Open the text file `alice.txt` and read all the lines into a list.

In [None]:
lines = []  # read lines from alice.txt into this list
with open('alice.txt', 'r', encoding='utf-8') as f:
  lines = f.readlines()

In [None]:
# another way to do it 
f = open('alice.txt', 'r', encoding='utf-8')
lines = f.readlines()
f.close()

---
### 2. Filter out the metadata.
The text file contains some metadata about the book which is not relevant for our analysis. Discard this information by removing the first 54 lines from the beginning and the last 356 lines from the end.

In [None]:
lines = lines[54:-356]

In [None]:
print(lines[0])
print(lines[-1])

CHAPTER I.

THE END 



---
### 3. Remove leading and trailing spaces from each line in the list.
Each line contains a newline character `\n` at the end while some lines also contain leading and trailing spaces. This formatting is done for presentation purposes and not relevant for our analysis.

In [None]:
clean_lines = []  # store the lines in this list after removing the leading and trailing spaces
for line in lines:
  clean_lines.append(line.strip())

---
### 4. Remove empty lines from the list.
After removing the newline character `\n` from each line in the list, some strings are now empty and can be discarded safely.

In [None]:
non_empty_lines = []  # store non empty lines in this list
for line in clean_lines:
  if line != '':
    non_empty_lines.append(line)

---
### 5. Join all the non empty lines into a single string.
Now that we have cleaned the corpus by removing some editorial details and formatting, we can focus on the actual text. Create a single string which contains all the lines from the text.



In [None]:
text = ' '.join(non_empty_lines)

---
### 6. Convert to lowercase
To keep the word counts consistent, we are going to covert everything lowercase. If we don't do this, the words `the`, `The` and `THE` would be considered distinct.  

In [None]:
text = text.lower()

---
### 7. Get a list of all the words in the text.

In [None]:
words = text.split(' ')
words[40:50]

['it',
 'had',
 'no',
 'pictures',
 'or',
 'conversations',
 'in',
 'it,',
 '“and',
 'what']

### 8. Remove punctuation

For a machine, character sequences `rabbit`, `rabbit,` and `rabbit!` are diferrent words, although we as humans understand that this is the same word with/without punctuation marks after it. To avoid this confusion, we can remove punctuation, because it is unnecessary for our task.

In [None]:
punct = '.,?!:;—"«»()[]{}–~*@#$^&\/„“‘’-|+=`'
new_words = [w.strip(punct) for w in words] # this is a list comprehension
new_words = [w for w in words if w not in punct]
new_words[40:50]

['it',
 'had',
 'no',
 'pictures',
 'or',
 'conversations',
 'in',
 'it',
 'and',
 'what']

In [None]:
# this 
words = [w.strip(punct) for w in words]

# equals this
new_words = []
for w in words:
    new_words.append(w.strip(punct))

---
### 9. How many total words are there in the text?
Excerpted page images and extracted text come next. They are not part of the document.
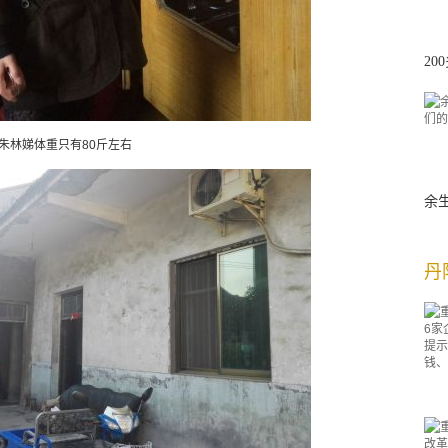
2
朱林娣体重只有80斤左右
余
丹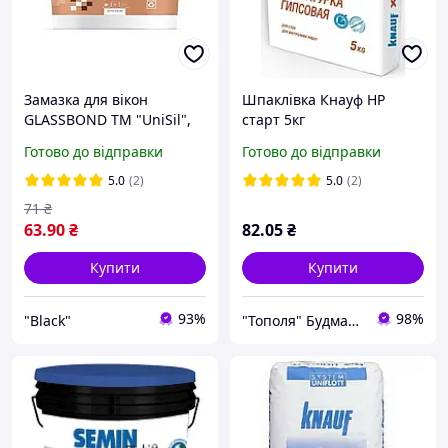
Замазка для вікон
Шпаклівка Кнауф HP
GLASSBOND ТМ "UniSil",
старт 5кг
0.5 кг (2881033359)
Готово до відправки
Готово до відправки
5.0
(2)
5.0
(2)
71
₴
63
.90
₴
82
.05
₴
Купити
Купити
93%
98%
"Black"
"Тополя" Будматеріали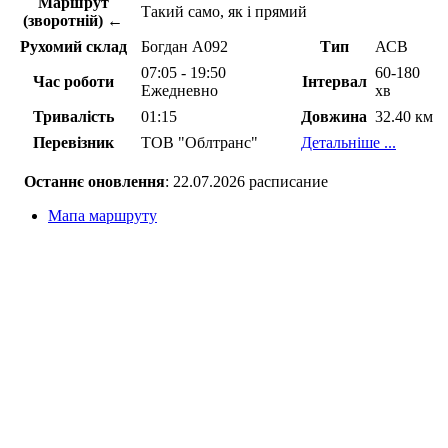
Маршрут
Такий само, як і прямий
(зворотній) ←
Рухомий склад
Богдан А092
Тип
АСВ
07:05 - 19:50
60-180
Час роботи
Інтервал
Ежедневно
хв
Тривалість
01:15
Довжина
32.40 км
Перевізник
ТОВ "Облтранс"
Детальніше ...
Останнє оновлення
: 22.07.2026 расписание
Мапа маршруту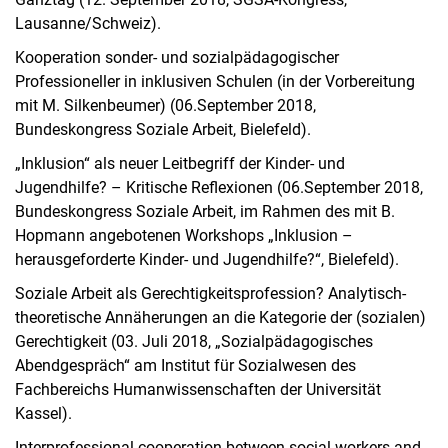
Lausanne/Schweiz).
Kooperation sonder- und sozialpädagogischer
Professioneller in inklusiven Schulen (in der Vorbereitung
mit M. Silkenbeumer) (06.September 2018,
Bundeskongress Soziale Arbeit, Bielefeld).
„Inklusion“ als neuer Leitbegriff der Kinder- und
Jugendhilfe? – Kritische Reflexionen (06.September 2018,
Bundeskongress Soziale Arbeit, im Rahmen des mit B.
Hopmann angebotenen Workshops „Inklusion –
herausgeforderte Kinder- und Jugendhilfe?“, Bielefeld).
Soziale Arbeit als Gerechtigkeitsprofession? Analytisch-
theoretische Annäherungen an die Kategorie der (sozialen)
Gerechtigkeit (03. Juli 2018, „Sozialpädagogisches
Abendgespräch“ am Institut für Sozialwesen des
Fachbereichs Humanwissenschaften der Universität
Kassel).
Interprofessional cooperation between social workers and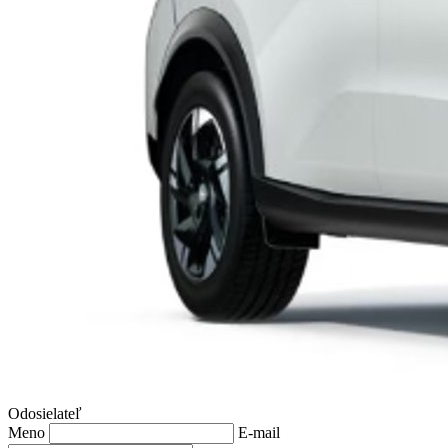
Odosielateľ
Meno
E-mail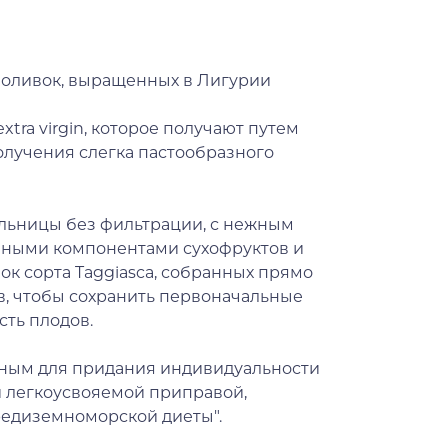
 оливок, выращенных в Лигурии
tra virgin, которое получают путем
олучения слегка пастообразного
ельницы без фильтрации, с нежным
нными компонентами сухофруктов и
ок сорта Taggiasca, собранных прямо
ов, чтобы сохранить первоначальные
сть плодов.
льным для придания индивидуальности
й легкоусвояемой приправой,
едиземноморской диеты".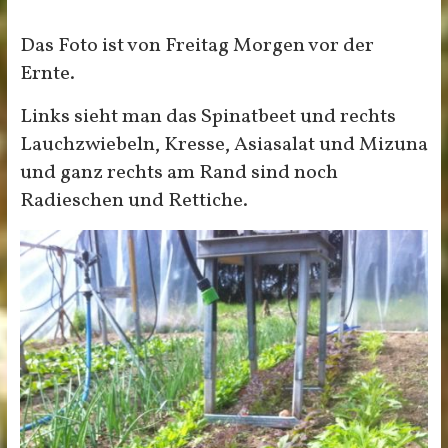
Das Foto ist von Freitag Morgen vor der
Ernte.
Links sieht man das Spinatbeet und rechts
Lauchzwiebeln, Kresse, Asiasalat und Mizuna
und ganz rechts am Rand sind noch
Radieschen und Rettiche.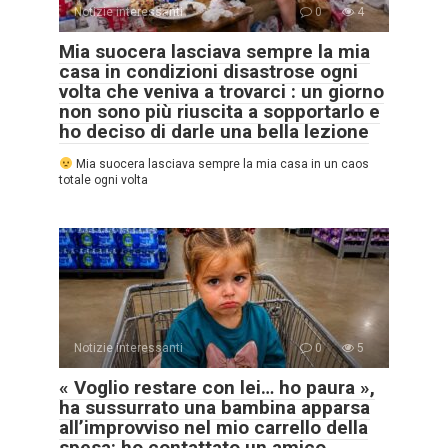
Notizie interessanti
0
4
Mia suocera lasciava sempre la mia
casa in condizioni disastrose ogni
volta che veniva a trovarci : un giorno
non sono più riuscita a sopportarlo e
ho deciso di darle una bella lezione
Mia suocera lasciava sempre la mia casa in un caos
totale ogni volta
Notizie interessanti
0
5
« Voglio restare con lei… ho paura »,
ha sussurrato una bambina apparsa
all’improvviso nel mio carrello della
spesa: ho contattato un amico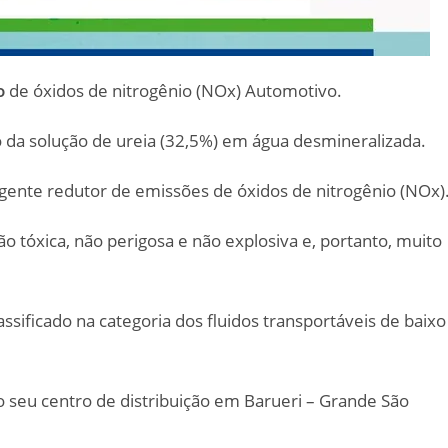
o
de óxidos de nitrogênio (NOx) Automotivo.
 da solução de ureia (32,5%) em água desmineralizada.
gente redutor de emissões de óxidos de nitrogênio (NOx)
o tóxica, não perigosa e não explosiva e, portanto, muito
sificado na categoria dos fluidos transportáveis de baixo
no seu centro de distribuição em Barueri – Grande São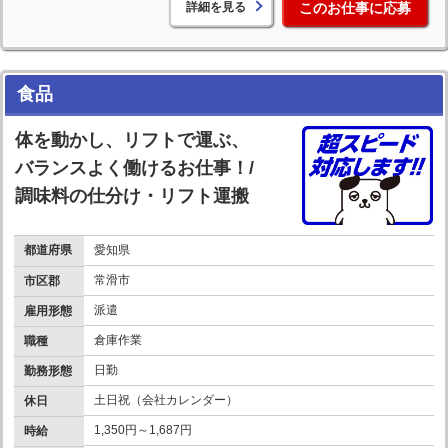
詳細を見る
このお仕事に応募
食品
体を動かし、リフトで運ぶ、
バランスよく働けるお仕事！/
調味料の仕分け・リフト運搬
都道府県
愛知県
常滑市
市区郡
派遣
雇用形態
倉庫作業
職種
日勤
勤務形態
土日祝（会社カレンダー）
休日
1,350円～1,687円
時給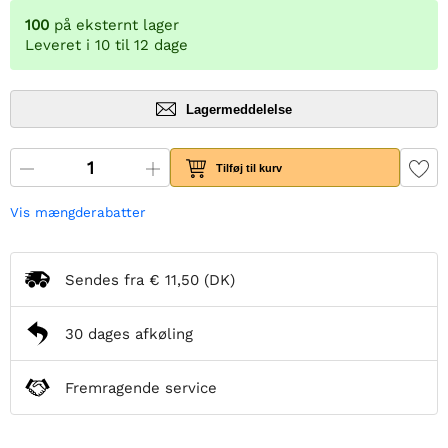
100
på eksternt lager
Leveret i 10 til 12 dage
Lagermeddelelse
Tilføj til kurv
Vis mængderabatter
Sendes fra
€ 11,50
(DK)
30 dages afkøling
Fremragende service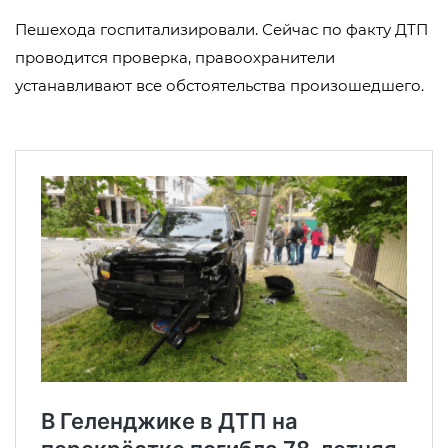
Пешехода госпитализировали. Сейчас по факту ДТП
проводится проверка, правоохранители
устанавливают все обстоятельства произошедшего.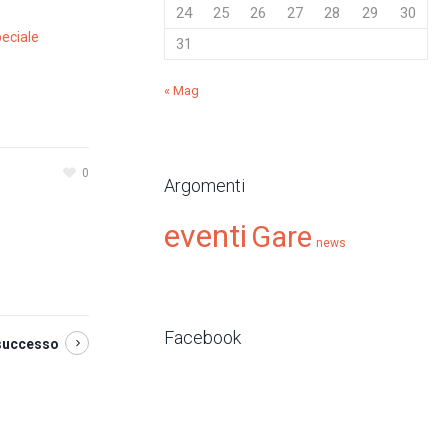
24
25
26
27
28
29
30
eciale
31
« Mag
0
Argomenti
eventi
Gare
news
Facebook
successo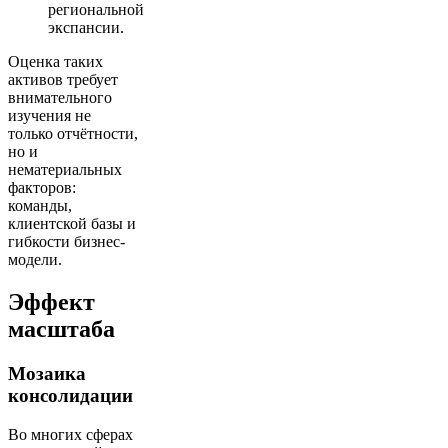
региональной
экспансии.
Оценка таких
активов требует
внимательного
изучения не
только отчётности,
но и
нематериальных
факторов:
команды,
клиентской базы и
гибкости бизнес-
модели.
Эффект
масштаба
Мозаика
консолидации
Во многих сферах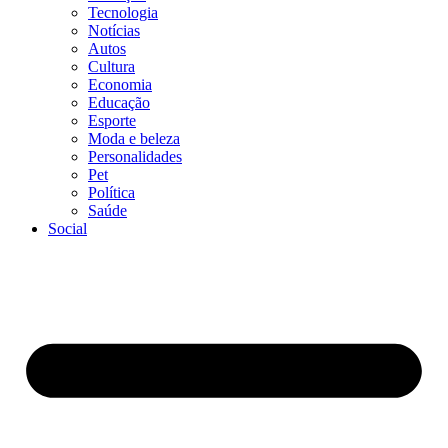
Tecnologia
Notícias
Autos
Cultura
Economia
Educação
Esporte
Moda e beleza
Personalidades
Pet
Política
Saúde
Social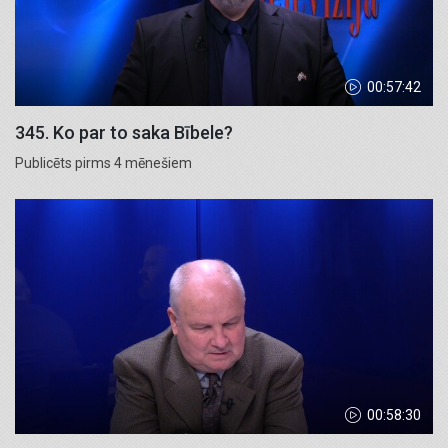
00:57:42
345. Ko par to saka Bībele?
Publicēts pirms 4 mēnešiem
00:58:30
Individuals elements in a text (usually words, but not only) are called **tokens** in NLP.

In [None]:
len(words)

26381

---
### 10. How many unique words are there in the text?

Unique words are also called **types** in NLP.

In [None]:
len(set(words))

3504

---
### 11. What are the 25 most frequent words?

In [None]:
word_counts = dict()    # create an empty dictionary for word counts
for word in words:
  if word in word_counts:
    word_counts[word] += 1
  else:
    word_counts[word] = 1

word_counts = list(word_counts.items())  # convert dict to a list of tuples for word counts
sorted_by_word_counts = sorted(word_counts, key=lambda x: x[1], reverse=True)
sorted_by_word_counts[:25]

[('the', 1629),
 ('and', 843),
 ('to', 715),
 ('a', 626),
 ('she', 534),
 ('of', 505),
 ('it', 477),
 ('said', 456),
 ('alice', 383),
 ('i', 380),
 ('in', 360),
 ('was', 347),
 ('you', 329),
 ('as', 262),
 ('her', 246),
 ('that', 240),
 ('at', 208),
 ('on', 183),
 ('had', 177),
 ('with', 176),
 ('all', 169),
 ('but', 164),
 ('for', 149),
 ('so', 145),
 ('be', 139)]

#### Alternate Solutions:

1. Python >= 3.6 supports ordered dictionaries, so there is no need to convert to a list of tuples before sorting.
2. Look up the `Counter` container in the `collections` module in the [Python docs](https://docs.python.org/3/library/collections.html#collections.Counter).

In [None]:
from collections import Counter

word_counts = Counter(words)
word_counts.most_common(25)

[('the', 1629),
 ('and', 843),
 ('to', 715),
 ('a', 626),
 ('she', 534),
 ('of', 505),
 ('it', 477),
 ('said', 456),
 ('alice', 383),
 ('i', 380),
 ('in', 360),
 ('was', 347),
 ('you', 329),
 ('as', 262),
 ('her', 246),
 ('that', 240),
 ('at', 208),
 ('on', 183),
 ('had', 177),
 ('with', 176),
 ('all', 169),
 ('but', 164),
 ('for', 149),
 ('so', 145),
 ('be', 139)]